- _THE TASK_
Each record must be returned exactly, apart from the pictures, which stay out.

[Rendered images with source text]

________________________________________

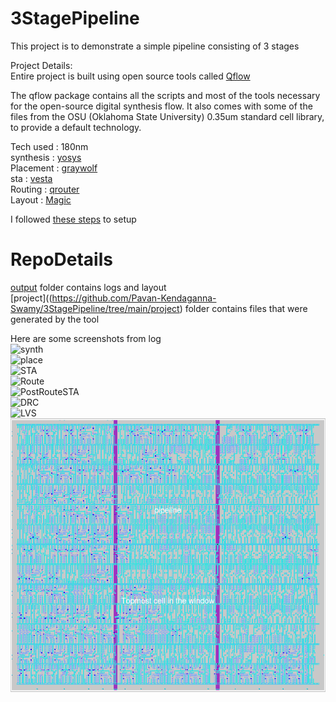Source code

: # 3StagePipeline
This project is to demonstrate a simple pipeline consisting of 3 stages<br>

Project Details:<br>
Entire project is built using open source tools called [Qflow](http://opencircuitdesign.com/qflow/)<br>

The qflow package contains all the scripts and most of the tools necessary for the open-source digital synthesis flow. It also comes with some of the files from the OSU (Oklahoma State University) 0.35um standard cell library, to provide a default technology. 

Tech used : 180nm<br>
synthesis : [yosys](https://github.com/YosysHQ/yosys)<br>
Placement : [graywolf](https://github.com/rubund/graywolf)<br>
sta       : [vesta](http://opencircuitdesign.com/qflow/) <br>
Routing   : [qrouter](https://opencircuitdesign.com/qrouter/)<br>
Layout 	  : [Magic](http://opencircuitdesign.com/magic/)<br>

I followed [these steps](https://github.com/kunalg123/vsdflow#readme) to setup<br>

# RepoDetails
[output](https://github.com/Pavan-Kendaganna-Swamy/3StagePipeline/tree/main/output) folder contains logs and layout <br> 
[project]((https://github.com/Pavan-Kendaganna-Swamy/3StagePipeline/tree/main/project) folder contains files that were generated by the tool <br>

Here are some screenshots from log<br>
![synth](/home/pavan/Pictures/Screenshots/Synth.png)<br>
![place](/home/pavan/Pictures/Screenshots/Place.png)<br>
![STA](/home/pavan/Pictures/Screenshots/sta.png)<br>
![Route](/home/pavan/Pictures/Screenshots/Route.png)<br>
![PostRouteSTA](/home/pavan/Pictures/Screenshots/postSTA.png)<br>
![DRC](/home/pavan/Pictures/Screenshots/DRC.png)<br>
![LVS](/home/pavan/Pictures/Screenshots/LVS.png)<br>
![Layout](https://github.com/Pavan-Kendaganna-Swamy/3StagePipeline/blob/main/output/layout.png)<br>


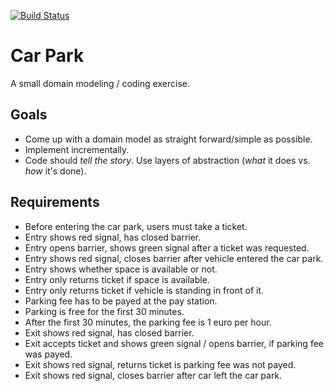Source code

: [![Build Status](https://travis-ci.org/g-fresh/car-park.svg)](https://travis-ci.org/g-fresh/car-park)

# Car Park

A small domain modeling / coding exercise.

## Goals

- Come up with a domain model as straight forward/simple as possible.
- Implement incrementally.
- Code should *tell the story*. 
  Use layers of abstraction (*what* it does vs. *how* it's done).

## Requirements

- Before entering the car park, users must take a ticket.
- Entry shows red signal, has closed barrier.
- Entry opens barrier, shows green signal after a ticket was requested.
- Entry shows red signal, closes barrier after vehicle entered the car park.
- Entry shows whether space is available or not.
- Entry only returns ticket if space is available.
- Entry only returns ticket if vehicle is standing in front of it.
- Parking fee has to be payed at the pay station.
- Parking is free for the first 30 minutes.
- After the first 30 minutes, the parking fee is 1 euro per hour.
- Exit shows red signal, has closed barrier.
- Exit accepts ticket and shows green signal / opens barrier, 
  if parking fee was payed.
- Exit shows red signal, returns ticket is parking fee was not payed.
- Exit shows red signal, closes barrier after car left the car park.

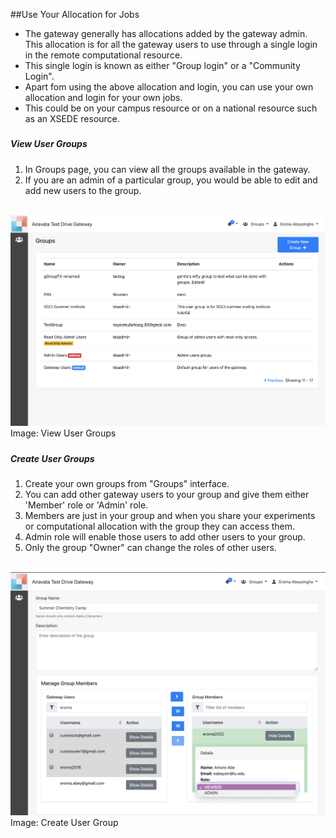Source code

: ##Use Your Allocation for Jobs

- The gateway generally has allocations added by the gateway admin. This allocation is for all the gateway users to use through a single login in the remote computational resource.
- This single login is known as either "Group login" or a "Community Login".
- Apart fom using the above allocation and login, you can use your own allocation and login for your own jobs.
- This could be on your campus resource or on a national resource such as an XSEDE resource.

##### <h5 id="viewgroups">View User Groups</h5>
1. In Groups page, you can view all the groups available in the gateway.
2. If you are an admin of a particular group, you would be able to edit and add new users to the group.
</br></br>

![Screenshot](../img/viewusergroups.png)
Image: View User Groups


##### <h5 id="creategroup">Create User Groups</h5>   
1. Create your own groups from "Groups" interface.
2. You can add other gateway users to your group and give them either 'Member' role or 'Admin' role.
3. Members are just in your group and when you share your experiments or computational allocation with the group they can access them.
4. Admin role will enable those users to add other users to your group.
5. Only the group "Owner" can change the roles of other users.
</br></br>

![Screenshot](../img/createusergroups.png)
Image: Create User Group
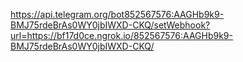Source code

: https://api.telegram.org/bot852567576:AAGHb9k9-BMJ75rdeBrAs0WY0jbIWXD-CKQ/setWebhook?url=https://bf17d0ce.ngrok.io/852567576:AAGHb9k9-BMJ75rdeBrAs0WY0jbIWXD-CKQ/

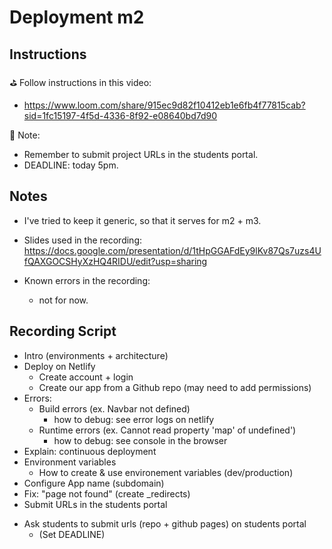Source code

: 

# Deployment m2


<!-- 

Status: 
- ready (updated after m2-m3 swap)


@todo: 
- Record video "continuous deployment + branches" 
- (see slide 27)

-->


## Instructions

⛳ Follow instructions in this video:
- https://www.loom.com/share/915ec9d82f10412eb1e6fb4f77815cab?sid=1fc15197-4f5d-4336-8f92-e08640bd7d90


📌 Note:
- Remember to submit project URLs in the students portal.
- DEADLINE: today 5pm.



## Notes

- I've tried to keep it generic, so that it serves for m2 + m3.

- Slides used in the recording: https://docs.google.com/presentation/d/1tHpGGAFdEy9lKv87Qs7uzs4UfQAXGOCSHyXzHQ4RIDU/edit?usp=sharing


- Known errors in the recording:
  - not for now.





## Recording Script


- Intro (environments + architecture)
- Deploy on Netlify
  - Create account + login
  - Create our app from a Github repo (may need to add permissions)
- Errors:
  - Build errors (ex. Navbar not defined)
    - how to debug: see error logs on netlify
  - Runtime errors (ex. Cannot read property 'map' of undefined')
    - how to debug: see console in the browser
- Explain: continuous deployment
- Environment variables
  - How to create & use environement variables (dev/production)
- Configure App name (subdomain)
- Fix: "page not found" (create _redirects)
- Submit URLs in the students portal





<!-- IMPORTANT -->
<!-- IMPORTANT -->
<!-- IMPORTANT -->
- Ask students to submit urls (repo + github pages) on students portal
  - (Set DEADLINE)
<!-- IMPORTANT -->
<!-- IMPORTANT -->
<!-- IMPORTANT -->

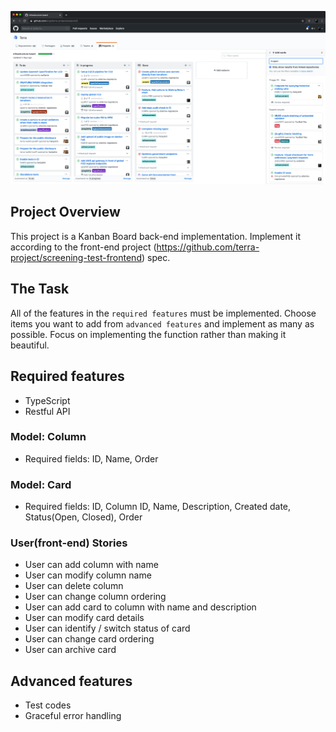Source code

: ![Screenshot](/screenshot.png)
## Project Overview
This project is a Kanban Board back-end implementation. Implement it according to the front-end project (https://github.com/terra-project/screening-test-frontend) spec.

## The Task
All of the features in the `required features` must be implemented. Choose items you want to add from `advanced features` and implement as many as possible. Focus on implementing the function rather than making it beautiful.

## Required features
* TypeScript
* Restful API

### Model: Column
* Required fields: ID, Name, Order

### Model: Card
* Required fields: ID, Column ID, Name, Description, Created date, Status(Open, Closed), Order

### User(front-end) Stories
* User can add column with name
* User can modify column name
* User can delete column
* User can change column ordering
* User can add card to column with name and description
* User can modify card details
* User can identify / switch status of card
* User can change card ordering
* User can archive card

## Advanced features

* Test codes
* Graceful error handling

________________________________________

- _TASK RESULT_
Source code

: # 3StagePipeline
This project is to demonstrate a simple pipeline consisting of 3 stages<br>

Project Details:<br>
Entire project is built using open source tools called [Qflow](http://opencircuitdesign.com/qflow/)<br>

The qflow package contains all the scripts and most of the tools necessary for the open-source digital synthesis flow. It also comes with some of the files from the OSU (Oklahoma State University) 0.35um standard cell library, to provide a default technology. 

Tech used : 180nm<br>
synthesis : [yosys](https://github.com/YosysHQ/yosys)<br>
Placement : [graywolf](https://github.com/rubund/graywolf)<br>
sta       : [vesta](http://opencircuitdesign.com/qflow/) <br>
Routing   : [qrouter](https://opencircuitdesign.com/qrouter/)<br>
Layout 	  : [Magic](http://opencircuitdesign.com/magic/)<br>

I followed [these steps](https://github.com/kunalg123/vsdflow#readme) to setup<br>

# RepoDetails
[output](https://github.com/Pavan-Kendaganna-Swamy/3StagePipeline/tree/main/output) folder contains logs and layout <br> 
[project]((https://github.com/Pavan-Kendaganna-Swamy/3StagePipeline/tree/main/project) folder contains files that were generated by the tool <br>

Here are some screenshots from log<br>
![synth](/home/pavan/Pictures/Screenshots/Synth.png)<br>
![place](/home/pavan/Pictures/Screenshots/Place.png)<br>
![STA](/home/pavan/Pictures/Screenshots/sta.png)<br>
![Route](/home/pavan/Pictures/Screenshots/Route.png)<br>
![PostRouteSTA](/home/pavan/Pictures/Screenshots/postSTA.png)<br>
![DRC](/home/pavan/Pictures/Screenshots/DRC.png)<br>
![LVS](/home/pavan/Pictures/Screenshots/LVS.png)<br>
![Layout](https://github.com/Pavan-Kendaganna-Swamy/3StagePipeline/blob/main/output/layout.png)<br>


Source code

: [![Build Status](https://travis-ci.org/g-fresh/car-park.svg)](https://travis-ci.org/g-fresh/car-park)

# Car Park

A small domain modeling / coding exercise.

## Goals

- Come up with a domain model as straight forward/simple as possible.
- Implement incrementally.
- Code should *tell the story*. 
  Use layers of abstraction (*what* it does vs. *how* it's done).

## Requirements

- Before entering the car park, users must take a ticket.
- Entry shows red signal, has closed barrier.
- Entry opens barrier, shows green signal after a ticket was requested.
- Entry shows red signal, closes barrier after vehicle entered the car park.
- Entry shows whether space is available or not.
- Entry only returns ticket if space is available.
- Entry only returns ticket if vehicle is standing in front of it.
- Parking fee has to be payed at the pay station.
- Parking is free for the first 30 minutes.
- After the first 30 minutes, the parking fee is 1 euro per hour.
- Exit shows red signal, has closed barrier.
- Exit accepts ticket and shows green signal / opens barrier, 
  if parking fee was payed.
- Exit shows red signal, returns ticket is parking fee was not payed.
- Exit shows red signal, closes barrier after car left the car park.

Source code

: ##Use Your Allocation for Jobs

- The gateway generally has allocations added by the gateway admin. This allocation is for all the gateway users to use through a single login in the remote computational resource.
- This single login is known as either "Group login" or a "Community Login".
- Apart fom using the above allocation and login, you can use your own allocation and login for your own jobs.
- This could be on your campus resource or on a national resource such as an XSEDE resource.

##### <h5 id="viewgroups">View User Groups</h5>
1. In Groups page, you can view all the groups available in the gateway.
2. If you are an admin of a particular group, you would be able to edit and add new users to the group.
</br></br>

![Screenshot](../img/viewusergroups.png)
Image: View User Groups


##### <h5 id="creategroup">Create User Groups</h5>   
1. Create your own groups from "Groups" interface.
2. You can add other gateway users to your group and give them either 'Member' role or 'Admin' role.
3. Members are just in your group and when you share your experiments or computational allocation with the group they can access them.
4. Admin role will enable those users to add other users to your group.
5. Only the group "Owner" can change the roles of other users.
</br></br>

![Screenshot](../img/createusergroups.png)
Image: Create User Group
Source code

: https://api.telegram.org/bot852567576:AAGHb9k9-BMJ75rdeBrAs0WY0jbIWXD-CKQ/setWebhook?url=https://bf17d0ce.ngrok.io/852567576:AAGHb9k9-BMJ75rdeBrAs0WY0jbIWXD-CKQ/

Source code

: 

# Deployment m2


<!-- 

Status: 
- ready (updated after m2-m3 swap)


@todo: 
- Record video "continuous deployment + branches" 
- (see slide 27)

-->


## Instructions

⛳ Follow instructions in this video:
- https://www.loom.com/share/915ec9d82f10412eb1e6fb4f77815cab?sid=1fc15197-4f5d-4336-8f92-e08640bd7d90


📌 Note:
- Remember to submit project URLs in the students portal.
- DEADLINE: today 5pm.



## Notes

- I've tried to keep it generic, so that it serves for m2 + m3.

- Slides used in the recording: https://docs.google.com/presentation/d/1tHpGGAFdEy9lKv87Qs7uzs4UfQAXGOCSHyXzHQ4RIDU/edit?usp=sharing


- Known errors in the recording:
  - not for now.





## Recording Script


- Intro (environments + architecture)
- Deploy on Netlify
  - Create account + login
  - Create our app from a Github repo (may need to add permissions)
- Errors:
  - Build errors (ex. Navbar not defined)
    - how to debug: see error logs on netlify
  - Runtime errors (ex. Cannot read property 'map' of undefined')
    - how to debug: see console in the browser
- Explain: continuous deployment
- Environment variables
  - How to create & use environement variables (dev/production)
- Configure App name (subdomain)
- Fix: "page not found" (create _redirects)
- Submit URLs in the students portal





<!-- IMPORTANT -->
<!-- IMPORTANT -->
<!-- IMPORTANT -->
- Ask students to submit urls (repo + github pages) on students portal
  - (Set DEADLINE)
<!-- IMPORTANT -->
<!-- IMPORTANT -->
<!-- IMPORTANT -->

Source code

: ![Screenshot](/screenshot.png)
## Project Overview
This project is a Kanban Board back-end implementation. Implement it according to the front-end project (https://github.com/terra-project/screening-test-frontend) spec.

## The Task
All of the features in the `required features` must be implemented. Choose items you want to add from `advanced features` and implement as many as possible. Focus on implementing the function rather than making it beautiful.

## Required features
* TypeScript
* Restful API

### Model: Column
* Required fields: ID, Name, Order

### Model: Card
* Required fields: ID, Column ID, Name, Description, Created date, Status(Open, Closed), Order

### User(front-end) Stories
* User can add column with name
* User can modify column name
* User can delete column
* User can change column ordering
* User can add card to column with name and description
* User can modify card details
* User can identify / switch status of card
* User can change card ordering
* User can archive card

## Advanced features

* Test codes
* Graceful error handling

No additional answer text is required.